Foxconn enterre sa période iPhone et devient un pilier mondial de l’intelligence artificielle
Le symbole est fort, pour la première fois de son histoire, Foxconn, longtemps considéré comme « l’usine d’Apple », génère davantage de revenus grâce à ses activités liées au cloud et aux serveurs d’intelligence artificielle qu’avec l’assemblage de l’iPhone. Ce basculement marque une rupture dans l’évolution du géant taïwanais et, plus largement, dans l’histoire de l’industrie technologique mondiale.
La division « Cloud & Networking Products » de Foxconn a enregistré une progression spectaculaire de 47 % de son chiffre d’affaires au deuxième trimestre 2025, atteignant 731,8 milliards de dollars taïwanais. À titre de comparaison, la division « Smart Consumer Electronics », qui inclut l’activité emblématique de l’assemblage des iPhone, a généré 634,5 milliards dans la même devise. Pour la première fois, le smartphone de Cupertino n’est donc plus le principal moteur économique du fabricant asiatique.

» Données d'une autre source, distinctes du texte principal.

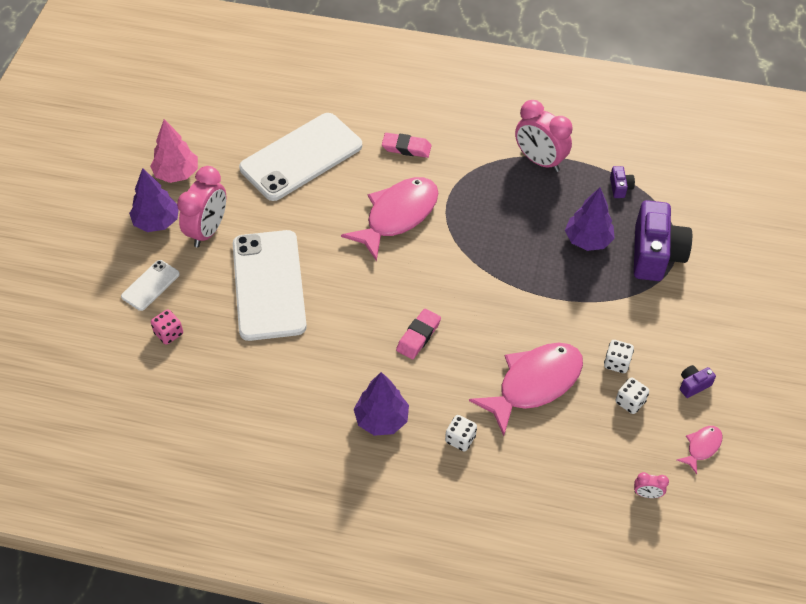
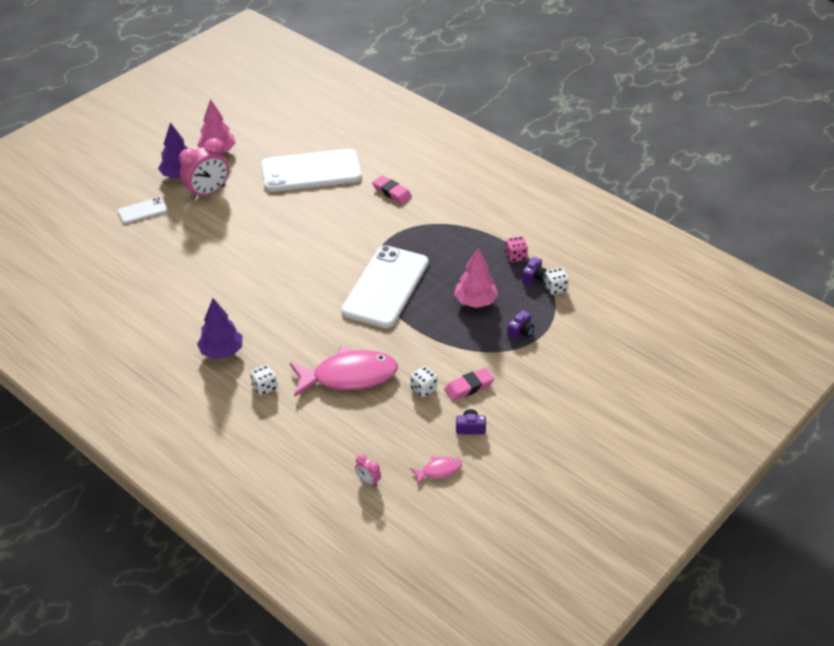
camera: 30 degrees right, 10 degrees down
(169, 333) = (129, 243): pink dice -> pink dice (516, 256)
(269, 285) = (219, 240): white phone -> white phone (385, 287)
(397, 216) = (346, 232): pink fish -> none
(418, 336) = (293, 312): pink eraser -> pink eraser (469, 387)
(539, 161) = (485, 236): pink clock -> none
(587, 240) = (475, 301): purple tree -> pink tree
(630, 402) = (410, 418): white dice -> white dice (555, 288)
(655, 254) = (520, 331): purple camera -> purple camera, size x0.43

Derrière cette bascule se cache un secteur en plein essor, les serveurs dédiés à l’intelligence artificielle. Plus de la moitié des revenus cloud de Foxconn proviennent désormais de cette activité. Au deuxième trimestre, les ventes de serveurs dédiés ont progressé de plus de 60 %. Et la dynamique s’accélère, la société table sur une croissance annuelle de 170 % au troisième trimestre, portée par la demande des grands acteurs du cloud, dits « hyperscale ».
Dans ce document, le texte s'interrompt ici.